Return all lines of the records that contain the word "basically".

....

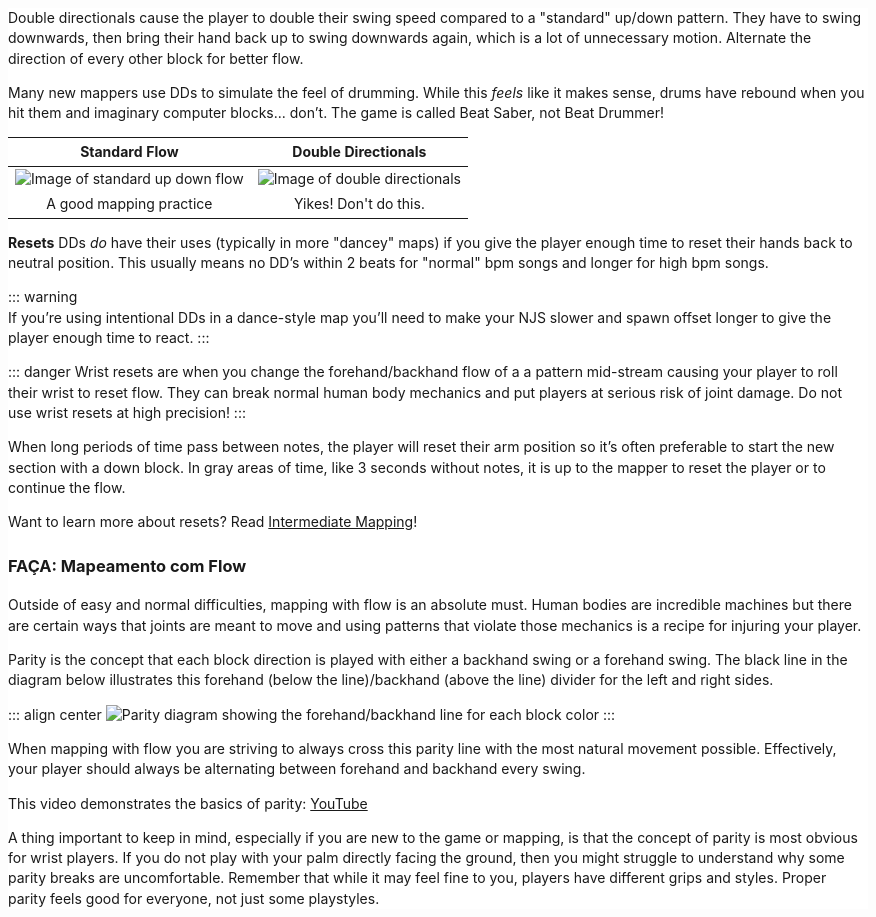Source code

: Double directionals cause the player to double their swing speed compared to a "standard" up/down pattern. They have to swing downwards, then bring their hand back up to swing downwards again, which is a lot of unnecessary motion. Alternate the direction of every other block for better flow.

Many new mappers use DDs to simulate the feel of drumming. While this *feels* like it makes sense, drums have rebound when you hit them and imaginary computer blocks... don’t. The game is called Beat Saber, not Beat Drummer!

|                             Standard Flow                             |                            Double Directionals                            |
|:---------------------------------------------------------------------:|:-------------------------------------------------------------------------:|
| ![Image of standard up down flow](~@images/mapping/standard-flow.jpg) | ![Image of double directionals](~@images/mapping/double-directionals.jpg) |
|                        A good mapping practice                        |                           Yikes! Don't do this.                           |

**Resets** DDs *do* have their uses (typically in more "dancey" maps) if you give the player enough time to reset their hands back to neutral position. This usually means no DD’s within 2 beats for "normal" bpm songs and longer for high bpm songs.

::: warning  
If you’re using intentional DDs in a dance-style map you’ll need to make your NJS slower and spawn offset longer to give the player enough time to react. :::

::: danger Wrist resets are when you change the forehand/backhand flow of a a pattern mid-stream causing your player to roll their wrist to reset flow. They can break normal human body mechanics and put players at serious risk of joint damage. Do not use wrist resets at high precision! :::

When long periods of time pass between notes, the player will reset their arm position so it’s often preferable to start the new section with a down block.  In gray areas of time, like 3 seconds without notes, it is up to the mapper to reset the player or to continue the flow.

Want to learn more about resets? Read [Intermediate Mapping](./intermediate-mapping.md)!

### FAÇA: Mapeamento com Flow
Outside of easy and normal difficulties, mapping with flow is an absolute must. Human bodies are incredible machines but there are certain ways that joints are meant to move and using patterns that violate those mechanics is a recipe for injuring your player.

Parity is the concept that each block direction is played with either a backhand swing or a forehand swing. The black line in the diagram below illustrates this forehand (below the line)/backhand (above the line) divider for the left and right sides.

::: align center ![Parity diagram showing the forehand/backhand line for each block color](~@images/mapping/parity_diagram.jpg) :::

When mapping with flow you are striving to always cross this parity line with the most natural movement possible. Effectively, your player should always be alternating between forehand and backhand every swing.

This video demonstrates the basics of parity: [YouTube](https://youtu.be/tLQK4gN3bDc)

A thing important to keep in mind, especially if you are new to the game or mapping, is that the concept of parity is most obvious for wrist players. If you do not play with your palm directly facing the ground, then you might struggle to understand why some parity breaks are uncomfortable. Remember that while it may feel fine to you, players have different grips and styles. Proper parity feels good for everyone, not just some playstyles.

....

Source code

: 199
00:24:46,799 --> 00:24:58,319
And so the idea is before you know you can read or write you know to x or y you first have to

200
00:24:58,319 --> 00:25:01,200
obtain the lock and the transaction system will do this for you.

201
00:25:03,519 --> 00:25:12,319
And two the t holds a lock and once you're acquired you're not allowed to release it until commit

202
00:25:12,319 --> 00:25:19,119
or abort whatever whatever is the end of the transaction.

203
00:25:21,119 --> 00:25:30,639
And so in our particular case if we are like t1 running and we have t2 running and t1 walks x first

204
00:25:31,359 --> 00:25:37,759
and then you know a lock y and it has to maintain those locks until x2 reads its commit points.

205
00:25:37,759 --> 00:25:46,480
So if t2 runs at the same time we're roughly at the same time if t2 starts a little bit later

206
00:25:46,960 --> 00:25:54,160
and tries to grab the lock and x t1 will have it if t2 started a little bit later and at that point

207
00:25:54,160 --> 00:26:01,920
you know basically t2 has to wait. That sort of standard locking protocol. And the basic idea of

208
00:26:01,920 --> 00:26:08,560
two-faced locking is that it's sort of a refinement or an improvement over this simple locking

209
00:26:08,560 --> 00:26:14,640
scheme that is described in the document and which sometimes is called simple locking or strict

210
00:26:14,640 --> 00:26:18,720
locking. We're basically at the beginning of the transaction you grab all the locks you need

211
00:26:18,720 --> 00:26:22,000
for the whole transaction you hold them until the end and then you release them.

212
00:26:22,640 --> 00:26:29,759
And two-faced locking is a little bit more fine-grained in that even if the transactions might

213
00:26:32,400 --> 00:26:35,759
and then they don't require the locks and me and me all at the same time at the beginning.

....

■ Completed exercise ■
you know basically t2 has to wait. That sort of standard locking protocol. And the basic idea of
locking. We're basically at the beginning of the transaction you grab all the locks you need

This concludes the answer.